# Work to complete
**1.** In the newspaper car quiz column below, whose entry was chosen randomly from the correct ones?
**2.** Set down the passage of the car quiz column below that runs from "Chosen randomly from" up to and including "for the omission.", word for word.

>> BEGIN Document section

Chosen randomly from the correct entries was Wayne Wilke, of Evans. He wins a prize from The Augusta Chronicle.
Last week, we inadvertently omitted the entry of Bill Harding, of Evans, who correctly guessed the Corvette Stingray. We apologize for the omission.
Other readers identifying the SUV were:
AUGUSTA: Craig Kerins wrote: “Looks like a new Ford Explorer.”
CANTON, GA.: David Anderson wrote: “Today’s Ford Explorer is a far cry from what could be called its great-great-granddad, the Ford Bronco – that original 4WD Jeep-like Bronco, not the full-size pickup-based Bronco.
“That original Bronco was closer in appearance to the International Harvester Scout with a short wheelbase, high ground clearance and removable hard or soft top. This was a brutally capable vehicle not known for comfort and certainly not luxury, but to this day, still has a loyal following. Ford eventually redesigned the Bronco based on the full-size F-150, thus making it more truck than Jeep.

>> END Document section
>> BEGIN Recorded information

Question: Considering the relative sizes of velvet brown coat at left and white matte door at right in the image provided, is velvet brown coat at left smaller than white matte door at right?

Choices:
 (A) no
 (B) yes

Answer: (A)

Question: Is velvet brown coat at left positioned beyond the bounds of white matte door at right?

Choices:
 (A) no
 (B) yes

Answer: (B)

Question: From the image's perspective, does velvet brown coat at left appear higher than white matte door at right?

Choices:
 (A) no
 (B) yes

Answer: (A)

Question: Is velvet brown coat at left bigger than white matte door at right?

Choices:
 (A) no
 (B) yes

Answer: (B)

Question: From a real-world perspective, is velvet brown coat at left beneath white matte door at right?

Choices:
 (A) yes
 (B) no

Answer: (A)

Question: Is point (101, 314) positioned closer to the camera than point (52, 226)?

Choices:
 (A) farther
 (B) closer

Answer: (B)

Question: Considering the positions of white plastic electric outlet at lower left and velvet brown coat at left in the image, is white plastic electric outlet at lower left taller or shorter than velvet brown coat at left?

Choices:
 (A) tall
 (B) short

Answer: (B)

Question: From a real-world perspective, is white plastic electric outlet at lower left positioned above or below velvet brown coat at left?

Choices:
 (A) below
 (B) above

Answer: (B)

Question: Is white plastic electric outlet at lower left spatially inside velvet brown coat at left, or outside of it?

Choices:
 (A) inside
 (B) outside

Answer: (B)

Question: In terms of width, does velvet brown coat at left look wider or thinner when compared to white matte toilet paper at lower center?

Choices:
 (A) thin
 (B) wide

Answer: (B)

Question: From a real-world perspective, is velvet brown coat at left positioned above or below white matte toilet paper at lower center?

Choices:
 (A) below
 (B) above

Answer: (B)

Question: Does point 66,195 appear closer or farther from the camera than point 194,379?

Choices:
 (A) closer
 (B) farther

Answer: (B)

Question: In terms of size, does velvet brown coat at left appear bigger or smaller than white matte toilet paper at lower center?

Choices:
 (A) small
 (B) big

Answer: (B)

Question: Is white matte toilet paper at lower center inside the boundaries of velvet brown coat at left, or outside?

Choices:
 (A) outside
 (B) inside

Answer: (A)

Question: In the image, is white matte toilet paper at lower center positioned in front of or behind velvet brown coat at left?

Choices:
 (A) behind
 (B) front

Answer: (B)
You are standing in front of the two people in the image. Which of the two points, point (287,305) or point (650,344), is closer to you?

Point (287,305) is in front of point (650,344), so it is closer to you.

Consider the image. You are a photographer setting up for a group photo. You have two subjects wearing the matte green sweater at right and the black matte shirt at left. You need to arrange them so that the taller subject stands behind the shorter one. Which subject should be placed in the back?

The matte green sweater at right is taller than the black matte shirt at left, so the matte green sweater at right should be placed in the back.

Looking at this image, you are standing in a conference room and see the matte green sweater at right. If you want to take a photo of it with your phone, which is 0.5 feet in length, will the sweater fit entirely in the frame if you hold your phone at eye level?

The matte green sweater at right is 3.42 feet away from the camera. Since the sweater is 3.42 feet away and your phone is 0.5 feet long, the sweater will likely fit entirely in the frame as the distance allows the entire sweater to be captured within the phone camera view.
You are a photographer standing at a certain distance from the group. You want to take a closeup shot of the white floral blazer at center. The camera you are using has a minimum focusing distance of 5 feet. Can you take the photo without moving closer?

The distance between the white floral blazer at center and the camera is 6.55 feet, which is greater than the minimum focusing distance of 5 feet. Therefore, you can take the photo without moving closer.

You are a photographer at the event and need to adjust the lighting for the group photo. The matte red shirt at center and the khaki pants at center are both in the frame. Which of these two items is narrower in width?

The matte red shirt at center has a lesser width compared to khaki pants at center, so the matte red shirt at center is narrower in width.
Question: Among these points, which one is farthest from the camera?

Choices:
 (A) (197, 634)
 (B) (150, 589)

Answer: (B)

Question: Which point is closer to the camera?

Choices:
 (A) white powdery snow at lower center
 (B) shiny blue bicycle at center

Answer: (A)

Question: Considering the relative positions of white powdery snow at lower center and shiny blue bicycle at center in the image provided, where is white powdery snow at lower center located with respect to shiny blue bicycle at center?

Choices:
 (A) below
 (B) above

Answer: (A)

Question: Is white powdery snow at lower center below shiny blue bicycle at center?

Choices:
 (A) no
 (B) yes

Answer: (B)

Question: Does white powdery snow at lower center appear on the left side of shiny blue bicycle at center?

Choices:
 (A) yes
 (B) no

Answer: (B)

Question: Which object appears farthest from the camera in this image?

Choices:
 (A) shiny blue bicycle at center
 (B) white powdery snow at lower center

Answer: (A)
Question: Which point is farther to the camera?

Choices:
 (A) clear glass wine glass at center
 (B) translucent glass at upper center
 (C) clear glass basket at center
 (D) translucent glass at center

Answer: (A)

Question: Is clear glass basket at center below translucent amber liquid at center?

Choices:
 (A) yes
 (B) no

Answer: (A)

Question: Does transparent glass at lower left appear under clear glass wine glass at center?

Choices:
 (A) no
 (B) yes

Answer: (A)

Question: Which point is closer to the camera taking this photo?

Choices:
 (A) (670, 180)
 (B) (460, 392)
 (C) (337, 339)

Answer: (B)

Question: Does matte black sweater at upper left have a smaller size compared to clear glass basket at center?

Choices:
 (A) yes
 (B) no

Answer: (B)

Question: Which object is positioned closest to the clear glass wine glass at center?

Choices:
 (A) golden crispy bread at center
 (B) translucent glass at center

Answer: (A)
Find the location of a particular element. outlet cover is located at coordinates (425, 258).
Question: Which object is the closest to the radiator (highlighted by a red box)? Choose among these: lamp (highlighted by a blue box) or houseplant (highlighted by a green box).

>> END Recorded information

# Responses to the exercise
**1.** Wayne Wilke, of Evans.

**2.**
Chosen randomly from the correct entries was Wayne Wilke, of Evans. He wins a prize from The Augusta Chronicle.
Last week, we inadvertently omitted the entry of Bill Harding, of Evans, who correctly guessed the Corvette Stingray. We apologize for the omission.